--- START ---
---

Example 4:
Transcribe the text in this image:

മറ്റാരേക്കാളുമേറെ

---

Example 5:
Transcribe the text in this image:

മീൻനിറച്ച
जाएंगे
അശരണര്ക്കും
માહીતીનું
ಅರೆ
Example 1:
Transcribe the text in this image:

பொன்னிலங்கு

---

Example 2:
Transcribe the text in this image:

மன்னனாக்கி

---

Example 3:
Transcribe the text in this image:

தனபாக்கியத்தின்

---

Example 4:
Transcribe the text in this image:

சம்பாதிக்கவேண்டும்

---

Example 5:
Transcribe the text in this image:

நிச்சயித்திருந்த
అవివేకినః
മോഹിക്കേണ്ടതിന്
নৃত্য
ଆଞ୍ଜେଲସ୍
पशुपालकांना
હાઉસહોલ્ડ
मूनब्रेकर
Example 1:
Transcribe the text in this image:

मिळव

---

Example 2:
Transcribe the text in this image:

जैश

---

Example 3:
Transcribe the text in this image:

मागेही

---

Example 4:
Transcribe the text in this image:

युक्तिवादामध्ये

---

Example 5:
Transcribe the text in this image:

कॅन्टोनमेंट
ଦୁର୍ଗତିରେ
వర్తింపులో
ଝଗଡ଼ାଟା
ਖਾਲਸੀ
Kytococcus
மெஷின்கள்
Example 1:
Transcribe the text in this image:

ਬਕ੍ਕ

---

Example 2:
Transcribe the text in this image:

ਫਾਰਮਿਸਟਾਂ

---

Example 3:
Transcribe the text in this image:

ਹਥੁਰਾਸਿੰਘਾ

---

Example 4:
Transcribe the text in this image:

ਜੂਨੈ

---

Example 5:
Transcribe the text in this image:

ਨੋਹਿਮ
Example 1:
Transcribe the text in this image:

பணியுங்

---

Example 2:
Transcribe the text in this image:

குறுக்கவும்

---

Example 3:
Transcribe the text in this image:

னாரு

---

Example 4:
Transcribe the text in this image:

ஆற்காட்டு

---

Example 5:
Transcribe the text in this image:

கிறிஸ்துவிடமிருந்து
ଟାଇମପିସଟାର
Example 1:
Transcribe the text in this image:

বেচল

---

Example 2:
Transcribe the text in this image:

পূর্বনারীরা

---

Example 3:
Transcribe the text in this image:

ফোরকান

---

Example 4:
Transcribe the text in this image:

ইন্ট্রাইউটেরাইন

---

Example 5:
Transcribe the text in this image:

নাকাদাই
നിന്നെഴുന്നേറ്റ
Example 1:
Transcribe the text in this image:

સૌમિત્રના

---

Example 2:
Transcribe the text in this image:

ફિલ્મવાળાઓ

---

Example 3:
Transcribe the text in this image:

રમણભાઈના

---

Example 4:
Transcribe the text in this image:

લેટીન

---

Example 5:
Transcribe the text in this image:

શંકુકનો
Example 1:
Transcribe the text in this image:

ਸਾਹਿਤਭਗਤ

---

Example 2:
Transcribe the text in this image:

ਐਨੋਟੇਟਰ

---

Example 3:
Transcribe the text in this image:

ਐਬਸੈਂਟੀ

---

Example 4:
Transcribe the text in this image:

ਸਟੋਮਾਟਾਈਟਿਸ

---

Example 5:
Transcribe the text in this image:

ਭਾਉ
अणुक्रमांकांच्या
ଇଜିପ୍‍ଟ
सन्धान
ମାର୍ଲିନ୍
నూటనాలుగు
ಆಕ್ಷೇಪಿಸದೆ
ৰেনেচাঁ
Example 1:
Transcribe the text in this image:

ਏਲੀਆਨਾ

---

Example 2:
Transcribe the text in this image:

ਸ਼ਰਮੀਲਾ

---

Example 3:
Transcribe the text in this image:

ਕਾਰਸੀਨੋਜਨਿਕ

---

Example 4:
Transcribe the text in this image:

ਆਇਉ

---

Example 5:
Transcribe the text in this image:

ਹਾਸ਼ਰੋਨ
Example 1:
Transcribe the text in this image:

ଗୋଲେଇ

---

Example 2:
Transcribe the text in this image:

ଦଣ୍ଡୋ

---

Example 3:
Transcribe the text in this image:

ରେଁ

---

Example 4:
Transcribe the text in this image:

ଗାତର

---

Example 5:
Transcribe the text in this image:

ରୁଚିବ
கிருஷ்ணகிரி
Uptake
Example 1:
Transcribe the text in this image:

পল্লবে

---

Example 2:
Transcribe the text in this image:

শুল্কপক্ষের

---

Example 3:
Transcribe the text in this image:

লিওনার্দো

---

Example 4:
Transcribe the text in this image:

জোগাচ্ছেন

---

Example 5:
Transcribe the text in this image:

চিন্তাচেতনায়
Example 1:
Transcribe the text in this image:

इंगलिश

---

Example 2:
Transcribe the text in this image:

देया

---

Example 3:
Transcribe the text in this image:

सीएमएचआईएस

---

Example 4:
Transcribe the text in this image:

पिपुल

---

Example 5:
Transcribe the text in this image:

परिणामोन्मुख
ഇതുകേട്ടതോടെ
--- END ---
• GOAL OF THE EXERCISE
Please repeat the listing above in full and exactly.

• TASK ANSWER
---

Example 4:
Transcribe the text in this image:

മറ്റാരേക്കാളുമേറെ

---

Example 5:
Transcribe the text in this image:

മീൻനിറച്ച
जाएंगे
അശരണര്ക്കും
માહીતીનું
ಅರೆ
Example 1:
Transcribe the text in this image:

பொன்னிலங்கு

---

Example 2:
Transcribe the text in this image:

மன்னனாக்கி

---

Example 3:
Transcribe the text in this image:

தனபாக்கியத்தின்

---

Example 4:
Transcribe the text in this image:

சம்பாதிக்கவேண்டும்

---

Example 5:
Transcribe the text in this image:

நிச்சயித்திருந்த
అవివేకినః
മോഹിക്കേണ്ടതിന്
নৃত্য
ଆଞ୍ଜେଲସ୍
पशुपालकांना
હાઉસહોલ્ડ
मूनब्रेकर
Example 1:
Transcribe the text in this image:

मिळव

---

Example 2:
Transcribe the text in this image:

जैश

---

Example 3:
Transcribe the text in this image:

मागेही

---

Example 4:
Transcribe the text in this image:

युक्तिवादामध्ये

---

Example 5:
Transcribe the text in this image:

कॅन्टोनमेंट
ଦୁର୍ଗତିରେ
వర్తింపులో
ଝଗଡ଼ାଟା
ਖਾਲਸੀ
Kytococcus
மெஷின்கள்
Example 1:
Transcribe the text in this image:

ਬਕ੍ਕ

---

Example 2:
Transcribe the text in this image:

ਫਾਰਮਿਸਟਾਂ

---

Example 3:
Transcribe the text in this image:

ਹਥੁਰਾਸਿੰਘਾ

---

Example 4:
Transcribe the text in this image:

ਜੂਨੈ

---

Example 5:
Transcribe the text in this image:

ਨੋਹਿਮ
Example 1:
Transcribe the text in this image:

பணியுங்

---

Example 2:
Transcribe the text in this image:

குறுக்கவும்

---

Example 3:
Transcribe the text in this image:

னாரு

---

Example 4:
Transcribe the text in this image:

ஆற்காட்டு

---

Example 5:
Transcribe the text in this image:

கிறிஸ்துவிடமிருந்து
ଟାଇମପିସଟାର
Example 1:
Transcribe the text in this image:

বেচল

---

Example 2:
Transcribe the text in this image:

পূর্বনারীরা

---

Example 3:
Transcribe the text in this image:

ফোরকান

---

Example 4:
Transcribe the text in this image:

ইন্ট্রাইউটেরাইন

---

Example 5:
Transcribe the text in this image:

নাকাদাই
നിന്നെഴുന്നേറ്റ
Example 1:
Transcribe the text in this image:

સૌમિત્રના

---

Example 2:
Transcribe the text in this image:

ફિલ્મવાળાઓ

---

Example 3:
Transcribe the text in this image:

રમણભાઈના

---

Example 4:
Transcribe the text in this image:

લેટીન

---

Example 5:
Transcribe the text in this image:

શંકુકનો
Example 1:
Transcribe the text in this image:

ਸਾਹਿਤਭਗਤ

---

Example 2:
Transcribe the text in this image:

ਐਨੋਟੇਟਰ

---

Example 3:
Transcribe the text in this image:

ਐਬਸੈਂਟੀ

---

Example 4:
Transcribe the text in this image:

ਸਟੋਮਾਟਾਈਟਿਸ

---

Example 5:
Transcribe the text in this image:

ਭਾਉ
अणुक्रमांकांच्या
ଇଜିପ୍‍ଟ
सन्धान
ମାର୍ଲିନ୍
నూటనాలుగు
ಆಕ್ಷೇಪಿಸದೆ
ৰেনেচাঁ
Example 1:
Transcribe the text in this image:

ਏਲੀਆਨਾ

---

Example 2:
Transcribe the text in this image:

ਸ਼ਰਮੀਲਾ

---

Example 3:
Transcribe the text in this image:

ਕਾਰਸੀਨੋਜਨਿਕ

---

Example 4:
Transcribe the text in this image:

ਆਇਉ

---

Example 5:
Transcribe the text in this image:

ਹਾਸ਼ਰੋਨ
Example 1:
Transcribe the text in this image:

ଗୋଲେଇ

---

Example 2:
Transcribe the text in this image:

ଦଣ୍ଡୋ

---

Example 3:
Transcribe the text in this image:

ରେଁ

---

Example 4:
Transcribe the text in this image:

ଗାତର

---

Example 5:
Transcribe the text in this image:

ରୁଚିବ
கிருஷ்ணகிரி
Uptake
Example 1:
Transcribe the text in this image:

পল্লবে

---

Example 2:
Transcribe the text in this image:

শুল্কপক্ষের

---

Example 3:
Transcribe the text in this image:

লিওনার্দো

---

Example 4:
Transcribe the text in this image:

জোগাচ্ছেন

---

Example 5:
Transcribe the text in this image:

চিন্তাচেতনায়
Example 1:
Transcribe the text in this image:

इंगलिश

---

Example 2:
Transcribe the text in this image:

देया

---

Example 3:
Transcribe the text in this image:

सीएमएचआईएस

---

Example 4:
Transcribe the text in this image:

पिपुल

---

Example 5:
Transcribe the text in this image:

परिणामोन्मुख
ഇതുകേട്ടതോടെ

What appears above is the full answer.